In a league of its own

Updated - May 01, 2015 at 01:36 PM.

Sitting on the border between India and Myanmar, Nagaland’s Longwa village thrives on the legend of its fierce headhunters

Longwa, in Nagaland’s Mon district, is not the typical sleepy Northeastern village you come across in travelogues and photo books. It is one of the few entry points to Myanmar from India, and that explains the round-the-clock presence of Border Security Force personnel. One of the main concerns arising from Longwa’s location is related to the smuggling of narcotics from across the border.

Proximity to Myanmar is not the only thing Longwa is known for. It is home to the last of Nagaland’s tattooed headhunters from the fierce Konyak tribe. The arrival of the British in Kohima changed the Naga tribes’ way of life. Headhunting was banished with the advent of Christianity in the state. Mon resisted religious conversion for long, and the Konyaks were the last to give up their unique lifestyle. Till the ’70s, few Konyaks wore clothes, covering their bodies in layers of beaded jewellery instead.

The Konyaks, unlike other Naga tribes that have village councils, follow a system of hereditary kingship.
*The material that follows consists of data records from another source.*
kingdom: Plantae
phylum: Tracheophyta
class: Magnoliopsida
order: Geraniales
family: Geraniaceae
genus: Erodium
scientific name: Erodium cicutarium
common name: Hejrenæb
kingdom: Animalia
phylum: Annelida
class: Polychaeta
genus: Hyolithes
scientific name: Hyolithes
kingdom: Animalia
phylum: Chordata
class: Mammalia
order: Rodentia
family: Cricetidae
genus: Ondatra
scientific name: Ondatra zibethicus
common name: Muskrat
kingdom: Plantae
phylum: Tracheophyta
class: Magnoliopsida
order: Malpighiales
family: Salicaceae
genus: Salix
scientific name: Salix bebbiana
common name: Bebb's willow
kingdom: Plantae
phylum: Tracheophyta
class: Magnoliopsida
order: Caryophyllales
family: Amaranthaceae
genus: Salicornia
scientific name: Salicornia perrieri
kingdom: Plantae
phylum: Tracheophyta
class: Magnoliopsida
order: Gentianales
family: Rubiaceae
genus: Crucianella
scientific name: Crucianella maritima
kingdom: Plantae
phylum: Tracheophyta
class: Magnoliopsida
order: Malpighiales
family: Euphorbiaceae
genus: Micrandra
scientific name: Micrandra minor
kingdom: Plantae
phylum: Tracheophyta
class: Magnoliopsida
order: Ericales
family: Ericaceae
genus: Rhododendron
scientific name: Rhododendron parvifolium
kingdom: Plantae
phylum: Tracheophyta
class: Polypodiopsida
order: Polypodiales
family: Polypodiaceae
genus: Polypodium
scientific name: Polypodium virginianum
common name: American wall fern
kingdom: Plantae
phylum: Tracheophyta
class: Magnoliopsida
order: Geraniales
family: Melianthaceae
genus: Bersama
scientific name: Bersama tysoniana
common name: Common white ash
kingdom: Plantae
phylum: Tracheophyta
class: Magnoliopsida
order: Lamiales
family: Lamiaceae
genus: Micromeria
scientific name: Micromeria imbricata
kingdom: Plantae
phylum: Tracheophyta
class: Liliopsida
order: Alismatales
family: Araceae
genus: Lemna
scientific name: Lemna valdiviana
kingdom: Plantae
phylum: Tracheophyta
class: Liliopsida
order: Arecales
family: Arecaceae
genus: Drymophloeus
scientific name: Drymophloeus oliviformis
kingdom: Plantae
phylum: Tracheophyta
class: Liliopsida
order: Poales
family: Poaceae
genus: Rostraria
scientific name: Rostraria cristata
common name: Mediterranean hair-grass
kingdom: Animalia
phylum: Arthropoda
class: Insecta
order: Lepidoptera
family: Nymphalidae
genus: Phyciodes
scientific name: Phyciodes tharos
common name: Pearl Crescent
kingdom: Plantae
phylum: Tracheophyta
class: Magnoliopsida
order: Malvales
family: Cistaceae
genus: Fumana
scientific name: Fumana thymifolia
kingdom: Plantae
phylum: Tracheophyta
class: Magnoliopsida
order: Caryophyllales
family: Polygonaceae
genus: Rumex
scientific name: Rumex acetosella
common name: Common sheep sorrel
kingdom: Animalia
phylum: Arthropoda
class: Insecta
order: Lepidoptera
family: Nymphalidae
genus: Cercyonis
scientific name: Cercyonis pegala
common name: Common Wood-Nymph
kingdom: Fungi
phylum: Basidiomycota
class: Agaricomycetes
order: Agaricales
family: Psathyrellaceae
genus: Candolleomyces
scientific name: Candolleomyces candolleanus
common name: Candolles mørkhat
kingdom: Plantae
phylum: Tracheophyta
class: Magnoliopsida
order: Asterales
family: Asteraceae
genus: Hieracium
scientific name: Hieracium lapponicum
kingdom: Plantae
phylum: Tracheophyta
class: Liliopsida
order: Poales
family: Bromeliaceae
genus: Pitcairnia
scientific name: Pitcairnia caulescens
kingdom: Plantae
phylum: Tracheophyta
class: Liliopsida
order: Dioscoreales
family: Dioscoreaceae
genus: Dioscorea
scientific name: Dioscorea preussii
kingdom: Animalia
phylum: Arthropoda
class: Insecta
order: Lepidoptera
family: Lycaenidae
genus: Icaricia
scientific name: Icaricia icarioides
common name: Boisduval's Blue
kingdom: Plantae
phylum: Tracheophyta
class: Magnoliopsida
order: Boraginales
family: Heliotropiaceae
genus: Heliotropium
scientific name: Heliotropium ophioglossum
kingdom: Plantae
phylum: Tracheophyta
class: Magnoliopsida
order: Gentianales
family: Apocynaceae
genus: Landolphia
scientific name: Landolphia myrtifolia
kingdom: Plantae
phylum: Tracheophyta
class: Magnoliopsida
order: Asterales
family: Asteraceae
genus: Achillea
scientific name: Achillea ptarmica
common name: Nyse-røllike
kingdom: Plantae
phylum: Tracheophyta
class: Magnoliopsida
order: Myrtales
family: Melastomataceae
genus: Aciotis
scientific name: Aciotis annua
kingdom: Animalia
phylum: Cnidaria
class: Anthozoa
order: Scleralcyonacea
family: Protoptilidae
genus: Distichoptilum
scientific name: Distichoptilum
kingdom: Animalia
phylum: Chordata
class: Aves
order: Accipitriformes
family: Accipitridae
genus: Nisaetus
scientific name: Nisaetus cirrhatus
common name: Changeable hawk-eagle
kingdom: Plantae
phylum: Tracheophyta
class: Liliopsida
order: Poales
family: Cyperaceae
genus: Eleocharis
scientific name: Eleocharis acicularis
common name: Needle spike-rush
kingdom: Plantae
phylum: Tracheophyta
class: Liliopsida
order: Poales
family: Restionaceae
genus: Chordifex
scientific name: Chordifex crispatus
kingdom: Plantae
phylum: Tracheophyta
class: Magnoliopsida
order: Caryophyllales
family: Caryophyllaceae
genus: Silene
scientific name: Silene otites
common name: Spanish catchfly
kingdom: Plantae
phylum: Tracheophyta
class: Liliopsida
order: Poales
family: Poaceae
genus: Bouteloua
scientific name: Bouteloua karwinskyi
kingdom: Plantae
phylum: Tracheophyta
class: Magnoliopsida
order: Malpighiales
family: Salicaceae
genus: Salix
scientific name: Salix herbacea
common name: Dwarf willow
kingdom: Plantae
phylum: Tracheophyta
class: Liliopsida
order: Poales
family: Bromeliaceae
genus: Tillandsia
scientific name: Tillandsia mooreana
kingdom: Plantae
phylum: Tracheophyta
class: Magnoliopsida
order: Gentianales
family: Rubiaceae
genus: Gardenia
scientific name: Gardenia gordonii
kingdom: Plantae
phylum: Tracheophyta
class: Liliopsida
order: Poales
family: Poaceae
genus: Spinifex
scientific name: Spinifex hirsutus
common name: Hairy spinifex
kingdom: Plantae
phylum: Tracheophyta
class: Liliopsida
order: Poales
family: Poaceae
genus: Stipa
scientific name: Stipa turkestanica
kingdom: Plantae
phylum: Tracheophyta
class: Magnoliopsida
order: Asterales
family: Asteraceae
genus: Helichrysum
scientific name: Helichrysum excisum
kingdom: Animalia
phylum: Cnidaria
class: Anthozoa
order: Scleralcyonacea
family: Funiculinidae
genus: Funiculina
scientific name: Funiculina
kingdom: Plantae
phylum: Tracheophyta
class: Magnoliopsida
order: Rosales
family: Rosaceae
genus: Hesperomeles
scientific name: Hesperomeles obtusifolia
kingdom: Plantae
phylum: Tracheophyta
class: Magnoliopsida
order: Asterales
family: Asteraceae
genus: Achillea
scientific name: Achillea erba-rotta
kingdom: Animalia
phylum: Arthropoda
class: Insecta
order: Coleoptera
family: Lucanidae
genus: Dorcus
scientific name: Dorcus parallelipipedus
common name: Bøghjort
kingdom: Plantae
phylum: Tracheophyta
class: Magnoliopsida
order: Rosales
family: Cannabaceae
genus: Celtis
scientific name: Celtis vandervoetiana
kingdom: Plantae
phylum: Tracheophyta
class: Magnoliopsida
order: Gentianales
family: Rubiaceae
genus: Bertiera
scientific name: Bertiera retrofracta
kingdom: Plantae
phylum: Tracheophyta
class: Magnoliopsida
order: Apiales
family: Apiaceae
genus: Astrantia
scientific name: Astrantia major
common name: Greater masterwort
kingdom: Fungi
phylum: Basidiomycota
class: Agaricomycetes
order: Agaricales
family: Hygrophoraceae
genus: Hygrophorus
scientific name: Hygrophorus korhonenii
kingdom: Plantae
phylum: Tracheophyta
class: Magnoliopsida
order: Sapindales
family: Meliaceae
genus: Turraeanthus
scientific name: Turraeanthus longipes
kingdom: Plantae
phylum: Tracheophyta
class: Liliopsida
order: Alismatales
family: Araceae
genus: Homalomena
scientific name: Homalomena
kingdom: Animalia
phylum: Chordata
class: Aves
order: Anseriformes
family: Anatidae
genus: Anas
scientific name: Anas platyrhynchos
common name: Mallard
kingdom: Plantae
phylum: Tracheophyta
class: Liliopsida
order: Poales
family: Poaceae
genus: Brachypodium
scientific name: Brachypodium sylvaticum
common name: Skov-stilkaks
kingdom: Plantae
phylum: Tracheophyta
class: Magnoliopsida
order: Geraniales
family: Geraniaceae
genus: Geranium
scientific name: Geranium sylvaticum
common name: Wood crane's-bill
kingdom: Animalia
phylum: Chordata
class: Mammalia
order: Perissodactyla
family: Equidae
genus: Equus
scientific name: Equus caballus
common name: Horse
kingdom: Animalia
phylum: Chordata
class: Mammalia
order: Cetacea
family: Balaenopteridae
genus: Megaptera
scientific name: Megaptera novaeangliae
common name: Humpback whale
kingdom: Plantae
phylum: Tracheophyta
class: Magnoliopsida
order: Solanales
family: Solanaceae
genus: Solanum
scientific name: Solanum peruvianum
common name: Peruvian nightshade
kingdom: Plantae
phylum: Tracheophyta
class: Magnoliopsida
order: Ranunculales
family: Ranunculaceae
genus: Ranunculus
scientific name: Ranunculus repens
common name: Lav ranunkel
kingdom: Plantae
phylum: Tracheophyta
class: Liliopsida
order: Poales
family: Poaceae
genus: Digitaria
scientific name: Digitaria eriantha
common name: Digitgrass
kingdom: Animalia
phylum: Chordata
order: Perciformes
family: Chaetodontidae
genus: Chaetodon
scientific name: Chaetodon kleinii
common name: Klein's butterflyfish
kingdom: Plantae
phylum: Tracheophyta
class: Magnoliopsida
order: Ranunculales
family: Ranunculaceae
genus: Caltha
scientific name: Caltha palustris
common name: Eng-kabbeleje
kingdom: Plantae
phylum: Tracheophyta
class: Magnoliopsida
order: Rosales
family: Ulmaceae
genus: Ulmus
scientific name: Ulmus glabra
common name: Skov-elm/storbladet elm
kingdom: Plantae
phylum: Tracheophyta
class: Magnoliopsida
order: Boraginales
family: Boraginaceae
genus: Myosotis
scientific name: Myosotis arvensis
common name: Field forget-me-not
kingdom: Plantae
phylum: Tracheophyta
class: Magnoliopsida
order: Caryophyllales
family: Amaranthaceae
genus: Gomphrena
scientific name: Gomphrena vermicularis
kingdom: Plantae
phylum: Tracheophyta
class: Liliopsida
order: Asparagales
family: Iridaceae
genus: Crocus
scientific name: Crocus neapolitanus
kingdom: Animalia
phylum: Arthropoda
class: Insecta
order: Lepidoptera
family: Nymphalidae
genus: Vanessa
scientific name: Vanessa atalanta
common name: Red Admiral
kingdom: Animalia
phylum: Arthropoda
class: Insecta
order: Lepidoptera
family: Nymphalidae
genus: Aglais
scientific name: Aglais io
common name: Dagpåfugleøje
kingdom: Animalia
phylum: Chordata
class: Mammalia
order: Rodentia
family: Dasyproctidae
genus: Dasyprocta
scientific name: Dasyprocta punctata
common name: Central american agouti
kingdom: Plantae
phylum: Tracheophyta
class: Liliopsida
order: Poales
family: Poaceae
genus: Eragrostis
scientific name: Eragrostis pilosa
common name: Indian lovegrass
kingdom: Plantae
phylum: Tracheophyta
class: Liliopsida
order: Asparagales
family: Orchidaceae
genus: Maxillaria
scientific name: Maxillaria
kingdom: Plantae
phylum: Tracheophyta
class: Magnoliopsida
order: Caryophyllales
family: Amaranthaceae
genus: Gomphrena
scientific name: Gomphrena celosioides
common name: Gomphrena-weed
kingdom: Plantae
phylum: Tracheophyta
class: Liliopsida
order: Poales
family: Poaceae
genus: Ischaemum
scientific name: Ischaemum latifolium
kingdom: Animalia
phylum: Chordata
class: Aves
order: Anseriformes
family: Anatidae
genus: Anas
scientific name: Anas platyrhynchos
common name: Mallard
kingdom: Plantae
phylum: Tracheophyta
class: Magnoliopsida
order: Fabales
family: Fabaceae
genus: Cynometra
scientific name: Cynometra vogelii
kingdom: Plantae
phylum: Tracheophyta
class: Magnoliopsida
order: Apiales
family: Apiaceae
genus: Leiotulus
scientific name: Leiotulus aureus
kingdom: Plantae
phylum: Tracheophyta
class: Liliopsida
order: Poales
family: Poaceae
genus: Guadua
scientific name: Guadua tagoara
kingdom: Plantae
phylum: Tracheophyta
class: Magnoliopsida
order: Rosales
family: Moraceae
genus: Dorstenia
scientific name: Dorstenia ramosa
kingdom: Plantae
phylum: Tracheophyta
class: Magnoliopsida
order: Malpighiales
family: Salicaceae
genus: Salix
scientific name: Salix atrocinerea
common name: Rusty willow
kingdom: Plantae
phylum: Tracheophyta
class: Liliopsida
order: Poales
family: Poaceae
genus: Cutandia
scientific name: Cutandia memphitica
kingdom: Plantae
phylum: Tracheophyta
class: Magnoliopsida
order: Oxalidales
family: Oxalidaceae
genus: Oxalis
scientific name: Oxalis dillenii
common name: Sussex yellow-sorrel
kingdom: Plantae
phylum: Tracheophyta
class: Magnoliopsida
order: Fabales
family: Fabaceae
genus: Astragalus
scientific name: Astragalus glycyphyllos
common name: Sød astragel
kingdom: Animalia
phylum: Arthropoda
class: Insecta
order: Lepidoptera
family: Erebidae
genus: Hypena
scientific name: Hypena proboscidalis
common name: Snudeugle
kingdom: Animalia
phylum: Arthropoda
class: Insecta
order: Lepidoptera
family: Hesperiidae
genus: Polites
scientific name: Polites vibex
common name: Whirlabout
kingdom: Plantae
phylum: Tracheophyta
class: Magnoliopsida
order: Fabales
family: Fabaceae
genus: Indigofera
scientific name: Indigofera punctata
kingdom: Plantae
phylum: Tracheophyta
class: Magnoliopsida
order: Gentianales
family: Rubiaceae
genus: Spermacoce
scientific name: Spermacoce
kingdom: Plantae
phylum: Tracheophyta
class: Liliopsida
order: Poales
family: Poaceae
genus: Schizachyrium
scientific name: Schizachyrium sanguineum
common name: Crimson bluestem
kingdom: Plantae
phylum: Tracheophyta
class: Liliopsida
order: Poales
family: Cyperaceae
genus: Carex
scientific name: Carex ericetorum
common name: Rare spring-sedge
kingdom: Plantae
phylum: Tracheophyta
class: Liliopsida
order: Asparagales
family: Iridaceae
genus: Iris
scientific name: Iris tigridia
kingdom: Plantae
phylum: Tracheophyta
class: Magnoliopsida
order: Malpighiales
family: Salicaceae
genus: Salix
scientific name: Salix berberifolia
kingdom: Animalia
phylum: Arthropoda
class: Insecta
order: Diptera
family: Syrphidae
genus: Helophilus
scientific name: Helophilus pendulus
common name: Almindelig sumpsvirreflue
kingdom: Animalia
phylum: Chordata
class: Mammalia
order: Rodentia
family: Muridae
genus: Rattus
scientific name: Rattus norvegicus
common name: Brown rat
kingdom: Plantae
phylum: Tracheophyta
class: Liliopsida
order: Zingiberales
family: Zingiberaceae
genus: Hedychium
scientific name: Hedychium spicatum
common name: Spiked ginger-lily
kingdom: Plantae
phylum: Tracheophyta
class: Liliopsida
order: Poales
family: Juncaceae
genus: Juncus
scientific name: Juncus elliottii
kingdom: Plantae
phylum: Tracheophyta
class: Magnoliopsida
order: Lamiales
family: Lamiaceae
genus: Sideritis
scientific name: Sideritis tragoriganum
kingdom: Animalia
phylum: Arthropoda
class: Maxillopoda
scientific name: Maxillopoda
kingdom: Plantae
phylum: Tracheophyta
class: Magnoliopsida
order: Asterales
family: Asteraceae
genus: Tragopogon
Longwa has a king — Ang, in the local dialect — who has jurisdiction over villages located on both sides of the border. A popular myth in Longwa is the Indo-Myanmar border passing through his long house. Mon has several Angs and the system is also practised by Konyaks in Myanmar.

It is an unwritten law that anyone who visits Longwa meets the Ang first. The Ang’s house in Longwa is one of its attractions. A huge family — the number runs into several dozens — lives under the roof of what is considered a superb example of traditional Naga architecture. The interiors are resplendent with wooden sculptures and trophies of hunted wildlife. This is also the venue for village meetings and functions, apart from being a makeshift marketplace for tourists looking for souvenirs to take back home.

Longwa is also home to a community of bead workers and artisans who craft pendants out of brass. The pendant holds a special place in Konyak history. The number of brass head pendants on a Konyak warrior was equal to the number of real heads taken.